A cornered animal is dangerous, and will do anything it deems necessary to ensure its own survival. I don't disagree with you here, but there will come a reckoning about this and it won't be a fun time for most people. It may even come as early as the upcoming 2024 election.

[–] lennybird@lemmy.world 2 points 9 months ago* (last edited 9 months ago)

Oh no doubt it's still dangerous, but a feral animal still needs to get removed from the premises regardless. Change is always hard. If you haven't read The Shock Doctrine, I highly recommend. Though it tends to focus on crises that lead to generally worsening conditions. In this instance, I think the most damaging part has been in the past when conservatives just got everything they want and had such a strangehold on the nation and Both Sides / False Equivalence axis ran rampant. It was jut 10-15-years-ago that these were not household phrases.

[–] shiftymccool@lemm.ee 1 points 9 months ago

You mean like overturning Rowe vs Wade and the ridiculous Alabama Supreme Court "cell cluster = baby" bullshit? Yep they are still plenty dangerous and capable of fucking everything backward in time

[–] homesweethomeMrL@lemmy.world 2 points 9 months ago
[–] Hello_there@kbin.social 1 points 9 months ago

I don't feel good about Biden giving weapons to a genocidal regime

[–] givesomefucks@lemmy.world 0 points 9 months ago (1 children)
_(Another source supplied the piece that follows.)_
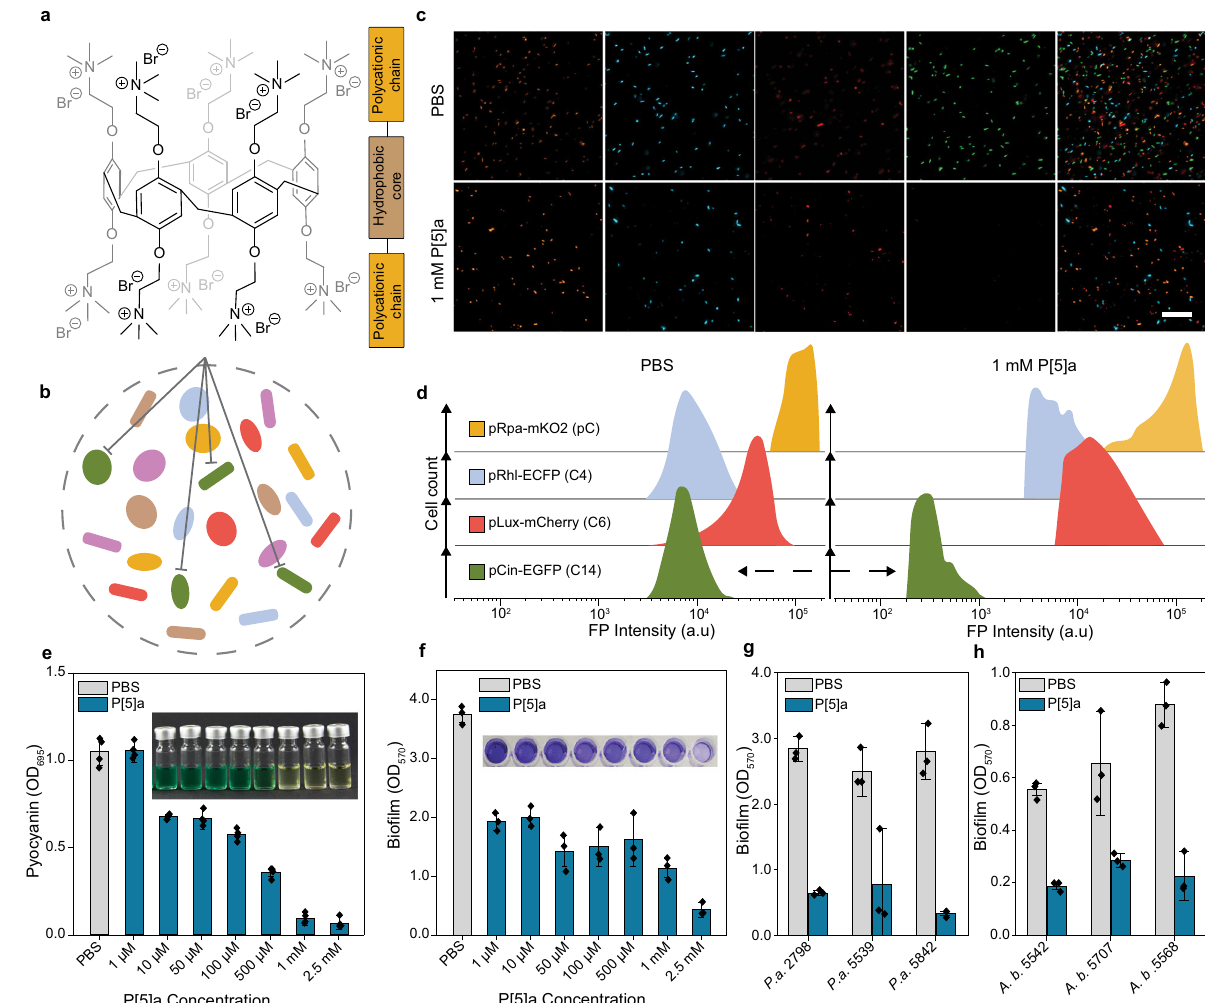
Fig.2|P[5]aselectiveforprolongedacylHSLsofPseudomonasaeruginosaand Acinetobacter baumannii, resulting in an inhibition of bio fi lm and toxins. a Chemicalstructureof the synthetichost P[5]awhichdemonstrated thestrongest interaction with HSLs with longer acyl chains, highlighting the hydrophobic core cavity (brown box), fl anked on both sides by the polycationic hydrophilic residues (orange boxes). b Schematic of a combined microbial community, where P[5]a speci fi cally inhibits strains utilizing HSLs with longer acyl chains for communica- tionandsynchronization,asseenin( c )and( d ). c Fluorescencemicroscopyimages of a combined microbial community of E. coli cells consisting of four different strainswithaunique fl uorescentprotein(pRhl-mKO2orangeforC4,pLux-CFPcyan for 3-oxo-C6, pCin -GFP green for 3-OH-C14:1 and pRpa-mCherry red for pC HSL) that each detect a different HSL, demonstrate that P[5]a speci fi cally and pre- ferentiallyinteractswithHSLsthatcontainlongeracylchains.TheadditionofP[5]a results in the inhibition of the pCin -GFP, sensing the long chain 3-OH-C14:1 HSL.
Biden said he remembered when lawmakers would argue by day and break bread together at night. He is currently embroiled in stalemates with the Republican-controlled House over immigration policy, government funding and aid for Ukraine and Israel.

Biden doesn't care about what they're doing to American citizens, he just misses the good ole days where he would fight against school desegregation and then laugh over drinks with Strom Thurmmond afterwards.

[–] Jaytreeman@kbin.social 8 points 9 months ago (1 children)

The good old days are more disgusting in a way.
For instance, lgbt+ stuff is a moral issue. I'll argue in favor of their rights all day. I will not sit down with the people I'm arguing with and break bread. The opposition wants people dead for existing. He's literally saying he doesn't actually care about the issues.
This used to be a game to him, but now the stakes are getting real.
The stakes have always been real. What a window licker

[–] givesomefucks@lemmy.world 2 points 9 months ago* (last edited 9 months ago)

Yep.

Think about how fucked those "good ole days" he wants to go back to were for anyone who wasn't a wealthy white straight man.

For Biden they were great, and I don't doubt he truly wants to go back to those days and remembers them fondly for personal reasons.

Fortunately lots of people born after 1960 recognize how fucked up those days were for lots of people.

Unfortunately both candidates in this election were born in the 1940s and for some fucked up reason we're not supposed to talk about all the reasons that's horrible for America.